Sağlık meslek örgütleri, “sağlıkta şiddeti önleme” adı altında meclis gündemindeki yasa tasarısına ilişkin eylem yaparak tasarının sağlıkta şiddeti önlemeyi değil, hekimlerin çalışma hakkını elinden almayı hedeflediğine dikkat çekti.
“Tasarıdaki son düzenleme haraç kesmektir”
Sağlık ve Sosyal Hizmet Emekçileri Sendikası (SES) ve İstanbul Tabip Odası (İTO) saat 12.30'da İstanbul İl Sağlık Müdürlüğü önünde basın açıklaması yaptı.
Eylemde konuşan İTO Başkanı Prof. Dr. Pınar Saip tasarıda sağlıkta şiddete dair yeni bir şey olmadığını, tasarıyla sağlık çalışanlarının çalışma hakkına saldırıldığını belirtti. “Terörle iltisak” gibi muğlak ifadelerle hekimliği önleme amacı güdülen tasarının Nazi döneminde Yahudilere dönük yasalardan farkı olmadığını söyledi. Tasarıda KHK ile işten atılanların özelde çalışabileceği ancak 450 gün boyunca “güvenlik soruşturması” bahanesiyle bekletilecekleri ya da 75 bin lira ile 125 bin lira arası para ödemek zorunda bırakılacaklarına değindi. Bunu haraç olarak niteleyen Saip, OHAL kalkmasına karşın güvenlik soruşturmalarının süreklileştirilmesine tepki gösterdi.
“Şiddeti önlemeyecek, hekimlerin çalışmasını engelleyecek”
“Yaşamak, yaşatmak istiyoruz!” sloganı atılmasının ardından ortak açıklamayı SES Bakırköy Şubesi Eşbaşkanı Nuray Güngör okudu. Yıllar içinde birçok hekimin öldürüldüğü, son olarak 2 Ekim günü de Uzman Dr. Fikret Hacıosman’ın hastası tarafından vurularak öldürüldüğü hatırlatılan açıklamada, ölümlerin üzerine ‘Sağlıkta Şiddeti Önleme Yasası’nın çıkarılması taleplerini yükselttikleri belirtildi. 30 Ekim günü meclise sunulan kanun teklifinde ise, 44 madde içindeki 24. maddede bu konuda bir düzenleme olduğu ancak bu maddenin de yeni bir şey içermediği ifade edilen açıklamada “Sağlıkta şiddeti bırakın önlemeyi, azaltmaya bile yaramayacak bir ‘düzenleme’” denildi.

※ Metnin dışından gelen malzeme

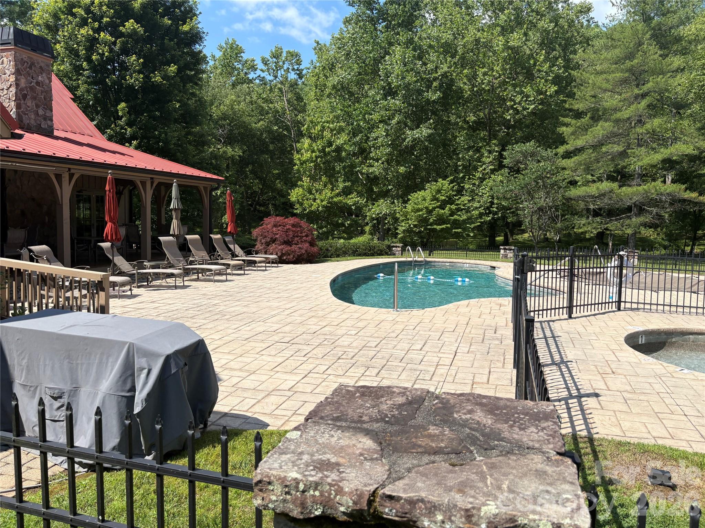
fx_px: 530
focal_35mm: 26
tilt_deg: -6.6
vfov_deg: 53.1
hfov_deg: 67.3
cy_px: 264
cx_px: 352
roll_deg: -0.6
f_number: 1.6
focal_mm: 5.96
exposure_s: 1/3125
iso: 50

Kanun teklifinin 5. maddesiyle hekimlerin çalışma hakkının elinden alınmaya çalışıldığı belirtilen açıklamada konuya şöyle değinildi: “Kamu görevinden ihraç edilen hekimlere haklarında hiçbir yargı kararı olmadığı halde özel hastanelerde çalışma yasağı getirildiğini öğrendik. Yargı kararı olmadan, sübjektif ‘güvenlik soruşturmaları’ gerekçesiyle atamaları yapılmayan genç hekimlerin 600 gün boyunca hekimlikten alıkonulduğunu gördük. Altı yıllık tıp eğitimi sonunda kazanılan diplomalar fiili olarak iptal edilmeye, hekimlik yasaklanmaya çalışılmaktaydı.”
Açıklama, kanun teklifinin geri çekilmesi istenerek sona erdi. Eylemde son olarak “Diplomamızı rehin alıp üzerine para istiyorlar” denilerek özel sektörde çalışma yasağının 12 Mart ve 12 Eylül darbesiyle bile yaşanmadığına dikkat çekildi. Eylem “Çalışma hakkımız engellenemez!” sloganıyla sona erdi.